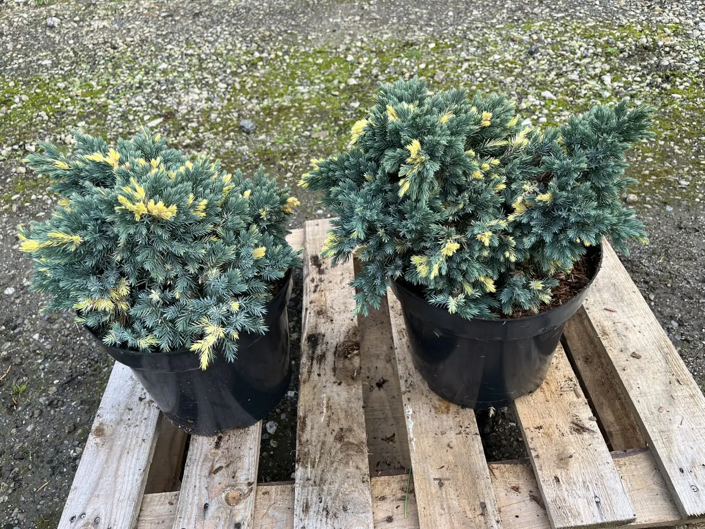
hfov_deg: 67.3
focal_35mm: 26
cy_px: 264
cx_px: 352
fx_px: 530
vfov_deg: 53.1
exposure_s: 1/298
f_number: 1.6
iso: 50
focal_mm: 5.1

▶ _ACTIVITY_: The data above should be returned in full, exactly as written, apart from its images.

▶ _SOLUTION_:
hfov_deg: 67.3
focal_35mm: 26
cy_px: 264
cx_px: 352
fx_px: 530
vfov_deg: 53.1
exposure_s: 1/298
f_number: 1.6
iso: 50
focal_mm: 5.1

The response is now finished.